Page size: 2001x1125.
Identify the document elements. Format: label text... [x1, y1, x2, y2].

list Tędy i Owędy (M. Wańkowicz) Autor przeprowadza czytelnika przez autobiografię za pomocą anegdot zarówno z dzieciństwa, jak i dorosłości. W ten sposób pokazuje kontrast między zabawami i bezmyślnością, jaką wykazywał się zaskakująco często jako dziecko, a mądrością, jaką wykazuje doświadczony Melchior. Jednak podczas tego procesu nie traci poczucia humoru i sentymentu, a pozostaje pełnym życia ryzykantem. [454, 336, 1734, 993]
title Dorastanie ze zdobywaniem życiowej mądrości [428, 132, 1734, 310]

---

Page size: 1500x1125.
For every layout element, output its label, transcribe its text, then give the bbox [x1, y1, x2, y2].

**Exercise requirements:** Format the stretch from the line containing "Page size: 2001x1125." through the line containing "title Dorastanie ze" as a Markdown table with the columns Number and Line, skipping blank lines and numbering each row.

**Solution to the problem:**
| Number | Line |
|---|---|
| 1 | Page size: 2001x1125. |
| 2 | Identify the document elements. Format: label text... [x1, y1, x2, y2]. |
| 3 | list Tędy i Owędy (M. Wańkowicz) Autor przeprowadza czytelnika przez autobiografię za pomocą anegdot zarówno z dzieciństwa, jak i dorosłości. W ten sposób pokazuje kontrast między zabawami i bezmyślnością, jaką wykazywał się zaskakująco często jako dziecko, a mądrością, jaką wykazuje doświadczony Melchior. Jednak podczas tego procesu nie traci poczucia humoru i sentymentu, a pozostaje pełnym życia ryzykantem. [454, 336, 1734, 993] |
| 4 | title Dorastanie ze zdobywaniem życiowej mądrości [428, 132, 1734, 310] |